Travailler avec les rayons UV naturels, c’est accepter de composer avec le vivant, d’accueillir l’imperfection, le hasard, la surprise. C’est aussi une manière de me relier à l’île de La Réunion, à son ciel et à sa respiration.
Ce que je cherche à imprimer, ce n’est pas seulement une image : c’est un instant, un climat, une vibration.
Chacun·e trouvera le mode de création qui lui convient selon ses valeurs, son contexte et son intention. L’essentiel reste, à mes yeux, de créer avec présence et conscience, que ce soit sous une lampe UV ou sous le soleil du midi.
Petites réflexions à méditer pour les cyanotypistes
Que vous soyez amateur·rice ou passionné·e, posez-vous ces questions :
- Avez-vous remarqué l’impact des rayons UV sur vos bleus ?
- Comment votre humeur ou votre rythme influencent-ils votre temps d’exposition ?
- Que dit la lumière du jour dans vos créations ?
- Que se passe-t-il quand vous laissez l’imprévu entrer dans le processus ?

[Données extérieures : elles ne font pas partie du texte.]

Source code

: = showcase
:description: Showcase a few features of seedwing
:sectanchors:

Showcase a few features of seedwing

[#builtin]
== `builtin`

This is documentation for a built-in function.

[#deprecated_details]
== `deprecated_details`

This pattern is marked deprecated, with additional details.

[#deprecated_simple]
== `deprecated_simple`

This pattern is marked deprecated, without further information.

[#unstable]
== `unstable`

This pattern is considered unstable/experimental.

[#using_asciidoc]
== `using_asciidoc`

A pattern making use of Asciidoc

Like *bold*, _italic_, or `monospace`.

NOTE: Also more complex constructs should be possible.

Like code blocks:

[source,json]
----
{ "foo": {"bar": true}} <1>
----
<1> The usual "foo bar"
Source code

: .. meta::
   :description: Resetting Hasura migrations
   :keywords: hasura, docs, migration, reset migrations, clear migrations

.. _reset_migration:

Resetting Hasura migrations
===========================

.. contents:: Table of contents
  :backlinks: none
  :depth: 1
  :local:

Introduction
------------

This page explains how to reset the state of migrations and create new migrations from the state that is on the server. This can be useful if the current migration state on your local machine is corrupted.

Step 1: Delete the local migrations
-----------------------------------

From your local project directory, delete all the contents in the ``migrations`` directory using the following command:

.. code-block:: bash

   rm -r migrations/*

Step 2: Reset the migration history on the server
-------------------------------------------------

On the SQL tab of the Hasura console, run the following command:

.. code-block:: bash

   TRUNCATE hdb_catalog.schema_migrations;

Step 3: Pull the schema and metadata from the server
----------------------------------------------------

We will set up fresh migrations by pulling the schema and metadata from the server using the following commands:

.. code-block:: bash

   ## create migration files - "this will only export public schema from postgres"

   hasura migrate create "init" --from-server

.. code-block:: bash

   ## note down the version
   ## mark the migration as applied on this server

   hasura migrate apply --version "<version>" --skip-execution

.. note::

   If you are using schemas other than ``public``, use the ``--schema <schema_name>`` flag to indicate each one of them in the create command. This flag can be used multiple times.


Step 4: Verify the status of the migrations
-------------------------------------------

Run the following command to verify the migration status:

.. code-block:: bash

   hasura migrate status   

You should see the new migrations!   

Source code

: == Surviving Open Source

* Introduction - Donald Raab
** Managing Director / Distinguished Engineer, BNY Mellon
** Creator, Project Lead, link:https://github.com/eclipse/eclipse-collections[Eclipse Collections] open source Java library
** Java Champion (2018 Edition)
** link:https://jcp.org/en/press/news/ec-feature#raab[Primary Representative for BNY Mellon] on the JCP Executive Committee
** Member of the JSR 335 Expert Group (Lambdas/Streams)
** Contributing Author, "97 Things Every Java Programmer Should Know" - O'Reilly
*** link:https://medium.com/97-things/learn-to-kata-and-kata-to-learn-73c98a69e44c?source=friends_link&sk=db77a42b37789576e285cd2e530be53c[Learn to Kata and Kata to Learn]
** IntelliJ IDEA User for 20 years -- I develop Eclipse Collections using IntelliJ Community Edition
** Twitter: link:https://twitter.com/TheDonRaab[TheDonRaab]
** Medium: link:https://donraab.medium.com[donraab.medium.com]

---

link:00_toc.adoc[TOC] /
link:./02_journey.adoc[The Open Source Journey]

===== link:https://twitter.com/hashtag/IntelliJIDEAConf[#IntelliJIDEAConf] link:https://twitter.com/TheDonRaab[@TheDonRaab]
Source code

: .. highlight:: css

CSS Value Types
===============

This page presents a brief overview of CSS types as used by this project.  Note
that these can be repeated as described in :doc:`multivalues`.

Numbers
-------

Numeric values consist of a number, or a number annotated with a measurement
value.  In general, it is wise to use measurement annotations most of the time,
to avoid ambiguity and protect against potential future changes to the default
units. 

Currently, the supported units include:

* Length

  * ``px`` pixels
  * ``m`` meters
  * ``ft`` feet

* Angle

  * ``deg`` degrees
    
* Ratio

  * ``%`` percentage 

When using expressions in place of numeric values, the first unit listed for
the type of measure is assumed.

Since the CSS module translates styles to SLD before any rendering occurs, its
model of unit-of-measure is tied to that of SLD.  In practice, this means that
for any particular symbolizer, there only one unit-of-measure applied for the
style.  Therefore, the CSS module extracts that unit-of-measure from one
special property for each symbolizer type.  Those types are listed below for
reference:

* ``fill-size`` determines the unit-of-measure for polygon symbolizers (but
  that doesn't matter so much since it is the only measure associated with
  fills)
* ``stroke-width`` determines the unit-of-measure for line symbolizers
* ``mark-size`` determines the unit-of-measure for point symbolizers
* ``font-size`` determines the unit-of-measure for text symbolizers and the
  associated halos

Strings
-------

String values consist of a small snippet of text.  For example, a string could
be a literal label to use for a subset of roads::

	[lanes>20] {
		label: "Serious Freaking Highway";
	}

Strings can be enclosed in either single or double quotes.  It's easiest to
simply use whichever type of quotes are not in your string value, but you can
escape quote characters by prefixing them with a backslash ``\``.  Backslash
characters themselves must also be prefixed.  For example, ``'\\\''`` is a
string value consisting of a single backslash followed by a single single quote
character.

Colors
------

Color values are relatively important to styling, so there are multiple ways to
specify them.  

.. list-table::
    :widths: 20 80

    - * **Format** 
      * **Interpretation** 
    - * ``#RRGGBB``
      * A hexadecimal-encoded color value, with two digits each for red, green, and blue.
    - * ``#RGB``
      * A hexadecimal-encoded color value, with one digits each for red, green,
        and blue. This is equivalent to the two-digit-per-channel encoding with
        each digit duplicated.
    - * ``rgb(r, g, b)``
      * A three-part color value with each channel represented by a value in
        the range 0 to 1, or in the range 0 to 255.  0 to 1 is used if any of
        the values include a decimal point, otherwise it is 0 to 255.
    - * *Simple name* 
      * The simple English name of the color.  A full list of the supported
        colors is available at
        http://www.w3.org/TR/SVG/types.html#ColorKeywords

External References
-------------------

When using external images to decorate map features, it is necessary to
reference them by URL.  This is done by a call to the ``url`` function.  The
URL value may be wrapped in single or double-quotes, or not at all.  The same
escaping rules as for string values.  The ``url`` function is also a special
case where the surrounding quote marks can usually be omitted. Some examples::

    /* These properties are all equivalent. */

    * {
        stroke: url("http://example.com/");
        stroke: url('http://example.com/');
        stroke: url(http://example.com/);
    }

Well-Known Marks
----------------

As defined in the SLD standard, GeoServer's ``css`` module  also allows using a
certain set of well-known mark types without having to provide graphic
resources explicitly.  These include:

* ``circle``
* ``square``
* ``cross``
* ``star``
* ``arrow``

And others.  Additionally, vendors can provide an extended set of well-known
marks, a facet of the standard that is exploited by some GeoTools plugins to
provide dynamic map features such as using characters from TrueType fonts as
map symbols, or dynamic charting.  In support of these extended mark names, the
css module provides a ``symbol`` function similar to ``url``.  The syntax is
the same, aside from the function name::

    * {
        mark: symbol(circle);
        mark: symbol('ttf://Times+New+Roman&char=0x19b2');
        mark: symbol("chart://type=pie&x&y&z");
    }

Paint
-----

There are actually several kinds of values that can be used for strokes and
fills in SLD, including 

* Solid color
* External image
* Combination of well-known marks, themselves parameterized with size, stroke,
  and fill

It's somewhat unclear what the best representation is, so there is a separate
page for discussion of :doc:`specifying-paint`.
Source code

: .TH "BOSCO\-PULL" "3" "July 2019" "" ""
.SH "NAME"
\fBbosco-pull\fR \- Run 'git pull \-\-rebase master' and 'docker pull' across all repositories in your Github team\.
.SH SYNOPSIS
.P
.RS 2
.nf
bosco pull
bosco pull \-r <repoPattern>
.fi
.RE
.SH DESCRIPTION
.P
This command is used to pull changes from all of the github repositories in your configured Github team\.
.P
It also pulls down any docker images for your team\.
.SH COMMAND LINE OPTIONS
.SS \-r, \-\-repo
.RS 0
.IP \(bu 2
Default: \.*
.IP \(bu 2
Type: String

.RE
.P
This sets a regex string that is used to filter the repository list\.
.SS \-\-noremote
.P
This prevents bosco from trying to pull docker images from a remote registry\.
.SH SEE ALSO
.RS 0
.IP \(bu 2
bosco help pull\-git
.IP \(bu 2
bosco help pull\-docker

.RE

Conclusion : une lumière invisible, une puissance révélée
Comprendre les rayons UV dans la pratique du cyanotype, c’est apprendre à lire une lumière invisible, à dialoguer avec une énergie subtile mais bien réelle. C’est aussi choisir une relation plus fine au monde, entre technique, intuition et présence.
À La Réunion, cette lumière solaire, changeante et vivante, m’invite chaque jour à une danse entre contrôle et lâcher-prise. Rien n’est jamais totalement prévisible. Et c’est justement là, dans cette vibration entre ombre et lumière, que naissent mes bleus.
C’est aussi ce que je transmets lors de mes ateliers d’initiation ou d’exploration :
Offrir aux participants l’occasion d’expérimenter la lumière naturelle,
D’observer comment elle imprime le végétal ou le textile,
De ressentir cette alchimie entre le geste, le temps, l’élément.
Car bien plus qu’une technique, le cyanotype est pour moi un espace d’écoute, de création consciente et d’émerveillement partagé.